[Data entries]
━━━

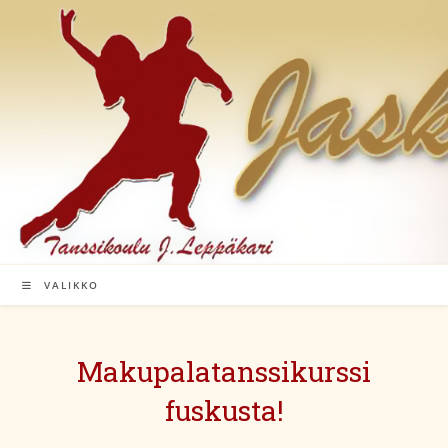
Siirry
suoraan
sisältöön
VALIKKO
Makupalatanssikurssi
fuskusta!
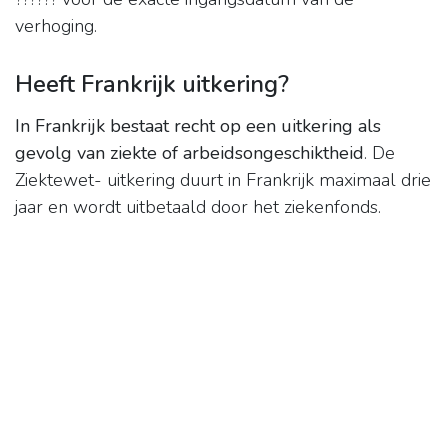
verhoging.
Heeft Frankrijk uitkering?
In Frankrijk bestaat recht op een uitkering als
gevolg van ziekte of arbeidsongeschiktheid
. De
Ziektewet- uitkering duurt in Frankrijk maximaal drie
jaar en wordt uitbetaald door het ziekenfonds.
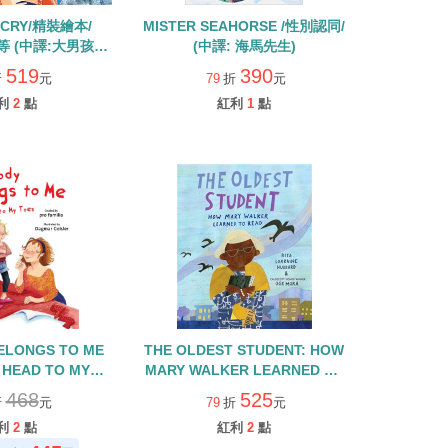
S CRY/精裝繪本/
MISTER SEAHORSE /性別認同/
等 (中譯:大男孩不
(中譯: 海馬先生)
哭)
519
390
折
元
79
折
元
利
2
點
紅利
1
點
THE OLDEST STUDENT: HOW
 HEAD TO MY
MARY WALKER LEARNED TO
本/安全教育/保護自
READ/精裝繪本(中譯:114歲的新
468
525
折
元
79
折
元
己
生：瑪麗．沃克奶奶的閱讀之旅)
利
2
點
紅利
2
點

━━━

*Your instructions*.
Give the text lines from all the items above as a JSON list of strings, one string per line, with blank lines and the picture markers left out.

*Output for this exercise*.
[
  "Siirry",
  "suoraan",
  "sisältöön",
  "VALIKKO",
  "Makupalatanssikurssi",
  "fuskusta!",
  "verhoging.",
  "Heeft Frankrijk uitkering?",
  "In Frankrijk bestaat recht op een uitkering als",
  "gevolg van ziekte of arbeidsongeschiktheid",
  ". De",
  "Ziektewet- uitkering duurt in Frankrijk maximaal drie",
  "jaar en wordt uitbetaald door het ziekenfonds.",
  "S CRY/精裝繪本/",
  "MISTER SEAHORSE /性別認同/",
  "等 (中譯:大男孩不",
  "(中譯: 海馬先生)",
  "哭)",
  "519",
  "390",
  "折",
  "元",
  "79",
  "折",
  "元",
  "利",
  "2",
  "點",
  "紅利",
  "1",
  "點",
  "THE OLDEST STUDENT: HOW",
  " HEAD TO MY",
  "MARY WALKER LEARNED TO",
  "本/安全教育/保護自",
  "READ/精裝繪本(中譯:114歲的新",
  "468",
  "525",
  "折",
  "元",
  "79",
  "折",
  "元",
  "己",
  "生：瑪麗．沃克奶奶的閱讀之旅)",
  "利",
  "2",
  "點",
  "紅利",
  "2",
  "點"
]